◆ **Excerpt provided**
■ ■ ■ ■
# Shrimp Casserole



## Delicious-chefD (Dec 8, 2011)

What you will need:
-1/2 lb shrimp (canned, or frozen, thawed, and deveined)
-1/2 cup sour cream
-1/2 cup cream cheese
-1tsp  worshire sauce
-1-2 cups cheese: 
 *quattro formaggio (trader joes) it's a shredded blend of:
Parmesan/ Asiago/ fontina/ mild provolone 
-egg noodles
-celery
-1/2 yellow onion
-parsley
-ruffles potatoe chips (broken up, I like to put in zip lock bag and crush up a little bit) 

How to make:
- boil your noodles and drain
-in pan, sauté:
chopped celery
onion
chopped parsley
shrimp
seasoning (salt, pepper, garlic salt, paprika)
- in a large bowl mix:
sour cream
cream cheese
sauteed shrimp, celery, onion mixture
1-2 cups of cheese
worshire sauce
noodles
-pour your mixture into a casserole dish
-on top of your casserole sprinkle remaining cheese and crumble ruffles potatoes chips
-cook 350 about 20minutes until lightly browned on edges 

Enjoy


----------



## Dawgluver (Dec 8, 2011)

Sounds really good!  Thanks!


----------



## vitauta (Dec 8, 2011)

a very interesting-looking recipe, but i guess i'm wondering about the use of canned (already cooked) shrimp for sauteing in the dish?  i have never used canned shrimp for cooking.  do you think frozen shrimp would work just as well in this recipe?


----------



## Delicious-chefD (Dec 8, 2011)

Frozen shrimp would probably be very good! When I made this recipe canned shrimp was what I had available to me  you may also enjoy turning this into a tuna casserole and substituting the shrimp for tuna... Very satisfying meal


----------



## vitauta (Dec 8, 2011)

thanks, dcd!  yes, i like the idea of tuna, too....


----------



## Addie (Dec 9, 2011)

vitauta said:


> a very interesting-looking recipe, but i guess i'm wondering about the use of canned (already cooked) shrimp for sauteing in the dish? i have never used canned shrimp for cooking. do you think frozen shrimp would work just as well in this recipe?


 
Same here. Canned shrimp? That is cooking it twice and that makes it tough. And I have never seen a can of shrimp where the shrimp were large enough to appreciate.


----------



## salt and pepper (Dec 9, 2011)

Sounds good. Sorry some people are not much into canned shrimp , as I am not into them either. Maybe you can edit it to read : shrimp of your choice ,size ,  amount.
 I'm thinking Crawfish myself!!
    Joey


----------
■ ■ ■ ■
(Scene geometry reasoning data)

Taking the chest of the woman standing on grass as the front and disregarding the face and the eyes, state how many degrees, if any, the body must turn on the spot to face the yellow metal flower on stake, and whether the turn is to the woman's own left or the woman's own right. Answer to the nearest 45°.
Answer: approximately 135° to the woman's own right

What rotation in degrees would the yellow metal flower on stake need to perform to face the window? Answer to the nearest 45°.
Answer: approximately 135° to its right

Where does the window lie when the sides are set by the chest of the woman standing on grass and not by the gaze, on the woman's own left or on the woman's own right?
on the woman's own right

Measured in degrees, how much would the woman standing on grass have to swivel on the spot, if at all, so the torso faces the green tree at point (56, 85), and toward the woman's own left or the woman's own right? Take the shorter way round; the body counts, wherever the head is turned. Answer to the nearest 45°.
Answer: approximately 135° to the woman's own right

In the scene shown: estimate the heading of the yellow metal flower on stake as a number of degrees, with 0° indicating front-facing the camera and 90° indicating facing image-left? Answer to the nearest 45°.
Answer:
■ ■ ■ ■
◆ **List of tasks**
(1) In the shrimp casserole thread, what temperature does the recipe say to cook the casserole at?
(2) Retype the stretch of the listing from the line containing "Where does the" through the end of the listing.

◆ **Solutions for each task**
(1) 350

(2)
Where does the window lie when the sides are set by the chest of the woman standing on grass and not by the gaze, on the woman's own left or on the woman's own right?
on the woman's own right

Measured in degrees, how much would the woman standing on grass have to swivel on the spot, if at all, so the torso faces the green tree at point (56, 85), and toward the woman's own left or the woman's own right? Take the shorter way round; the body counts, wherever the head is turned. Answer to the nearest 45°.
Answer: approximately 135° to the woman's own right

In the scene shown: estimate the heading of the yellow metal flower on stake as a number of degrees, with 0° indicating front-facing the camera and 90° indicating facing image-left? Answer to the nearest 45°.
Answer:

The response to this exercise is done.